If you’ve missed May Day, never mind. Beltane is a season, so plenty of opportunity still to celebrate. So, we will notice, love, play and create, with birdsong and flowers. And maybe choose from these options…

·      Sleep with the windows open, to wake with the dawn chorus

·      Walk in the greenwood, and sing to its spirit

·      Garden, blessing the fruitful earth and all sentient life that grows from it

·      Look for flowers on the trees

·      Which leaves are on the trees?
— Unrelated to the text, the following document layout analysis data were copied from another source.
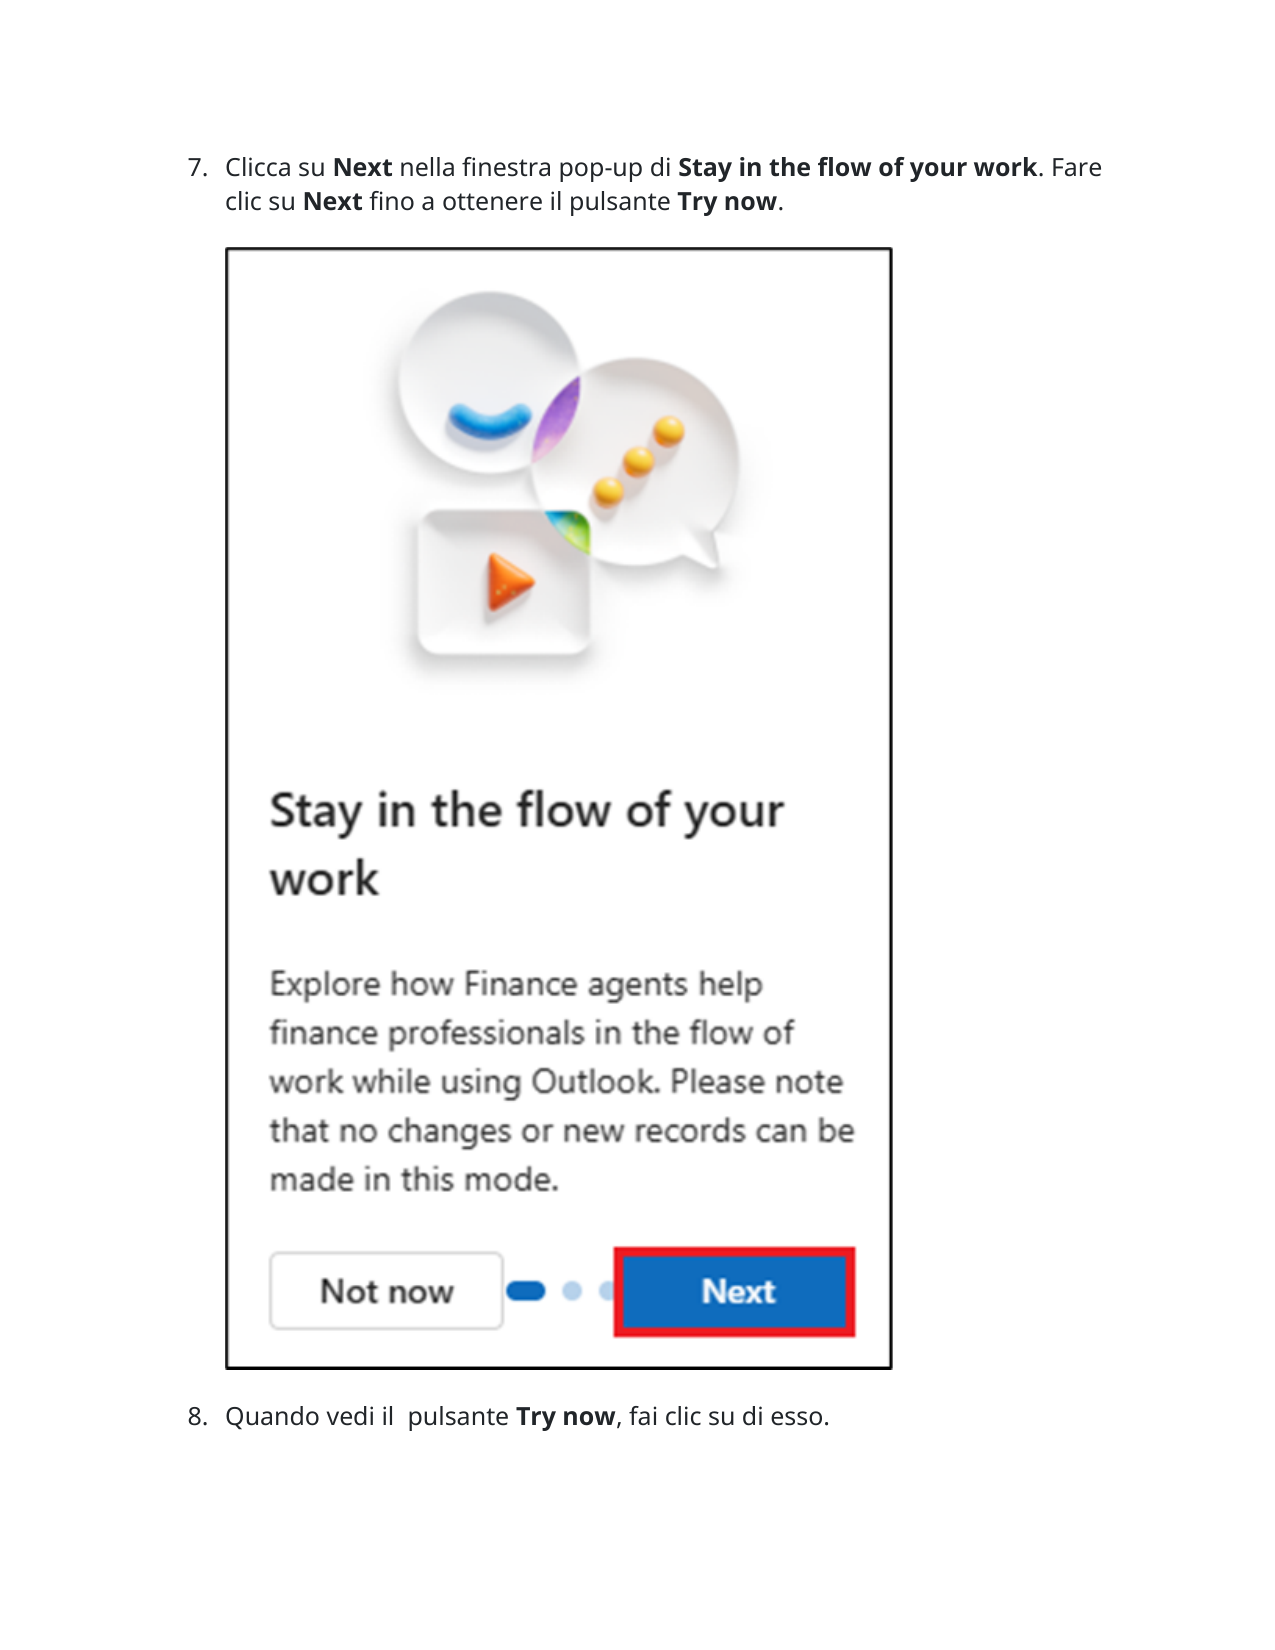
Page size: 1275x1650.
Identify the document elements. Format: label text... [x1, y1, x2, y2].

picture [225, 247, 893, 1370]
list Quando vedi il pulsante Try now, fai clic su di esso. [187, 1398, 1125, 1432]
list Clicca su Next nella finestra pop-up di Stay in the flow of your work. Fare clic su Next fino a ottenere il pulsante Try now. [187, 150, 1125, 218]
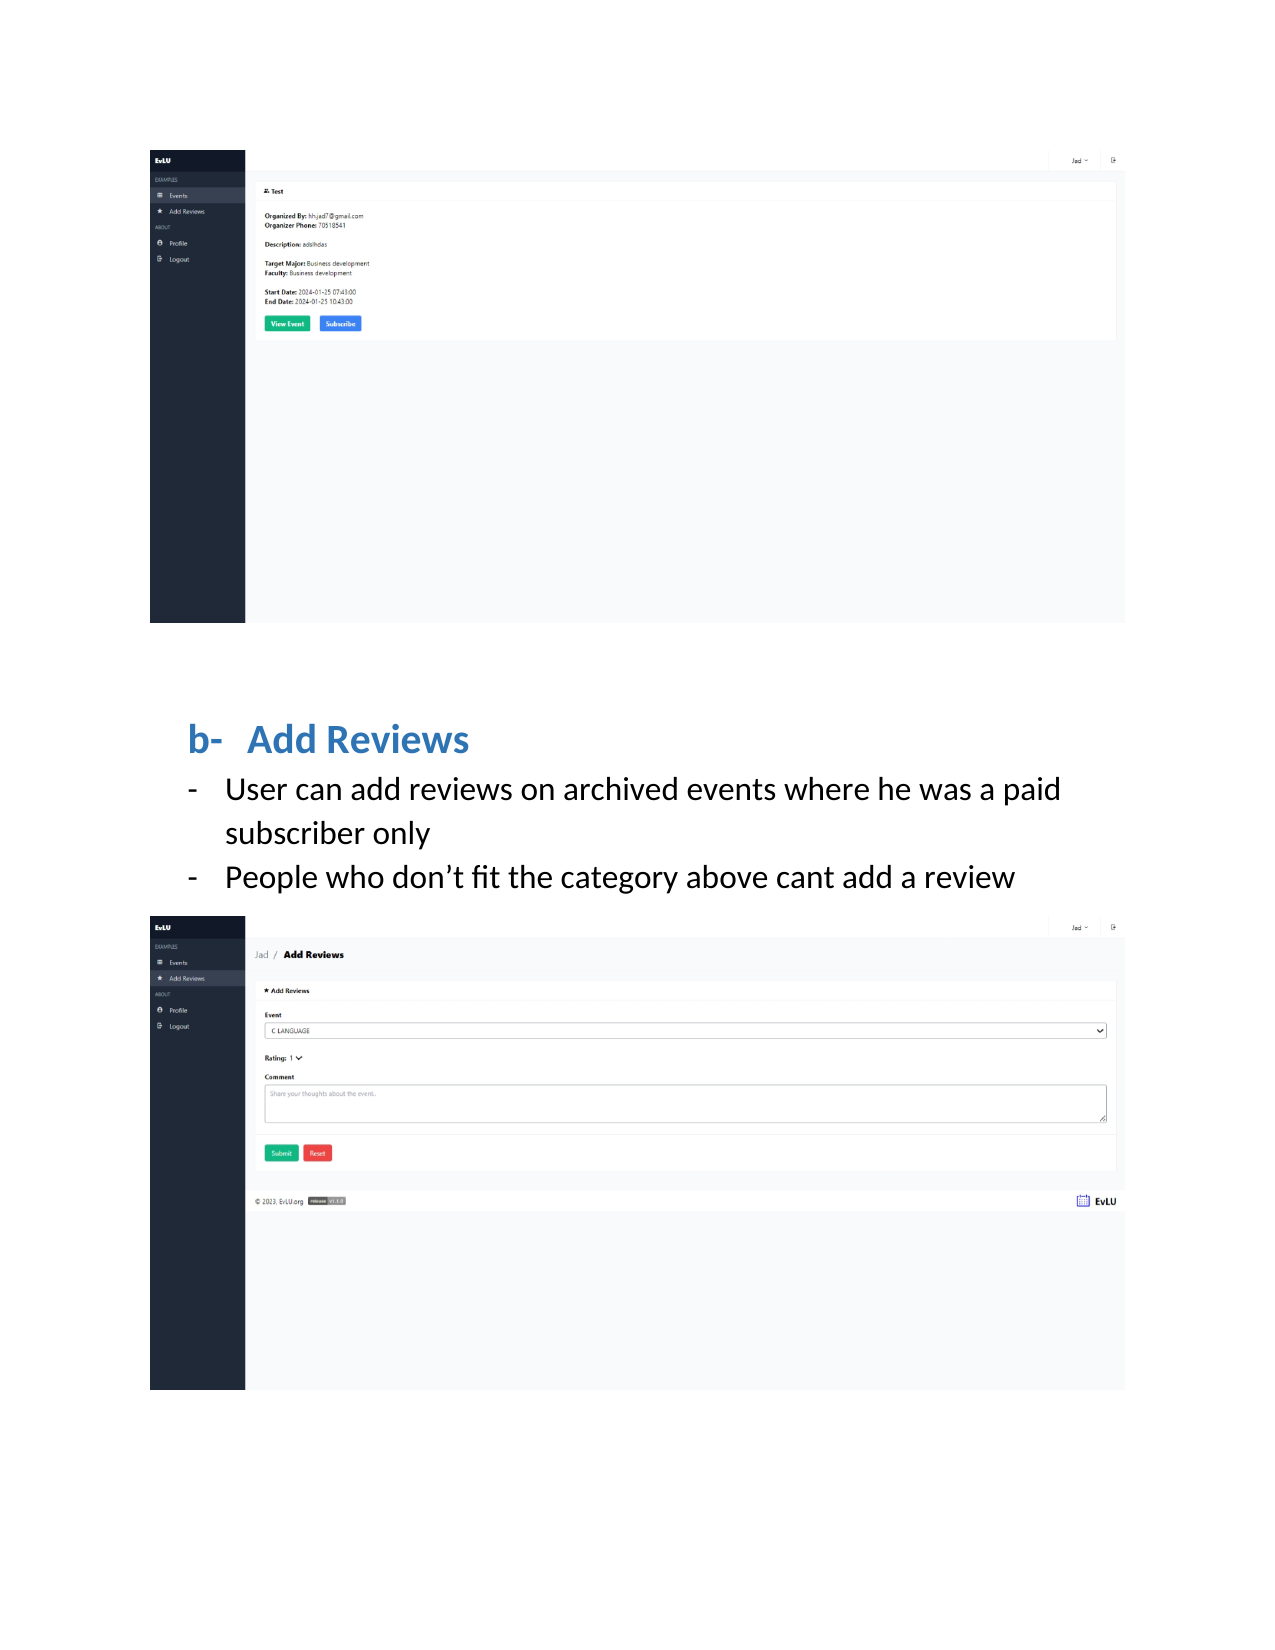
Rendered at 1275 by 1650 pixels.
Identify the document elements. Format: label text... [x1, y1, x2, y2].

list People who don’t fit the category above cant add a review [187, 856, 1125, 897]
list Add Reviews [187, 713, 1125, 764]
picture [150, 150, 1125, 623]
picture [150, 916, 1125, 1390]
list User can add reviews on archived events where he was a paid subscriber only [187, 768, 1125, 853]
Which comes later, oak or elder?

·      Make a crown

·      Walk under a May tree to be showered with hawthorn confetti 

·      Watch bats (did you know they were mammals?); listen to them on YouTube

·      Dream under the moon and stars 

·      Make nettle soup & elder flower fritters

·      Watch 2-3 Robin Hood films, from different areas. Wince at the sexism! Notice the focus in each one

·      Make two small fires, or light two candles, to walk between, from spring into summer

And as we started with one bird, let us finish with many. It’s poem that celebrates the birds’ evening chorus, and time travels back from that miracle to the time when the birds were… what? So, season blends into season, and new life springs constantly from ‘grain and earth’.

PROUD SONGSTERS

The thrushes sing as the sun is going,
And the finches whistle in ones and pairs,
And as it gets dark loud nightingales
In bushes
Pipe, as they can when April wears,
As if all Time were theirs.

These are brand-new birds of twelve-months’ growing,
Which a year ago, or less than twain,
No finches were, nor nightingales,
Nor thrushes,
But only particles of grain,
And earth, and air, and rain.  
         

Thomas Hardy

Blessings of May pole, wild garlic and bluebells: Have a wonderful summer!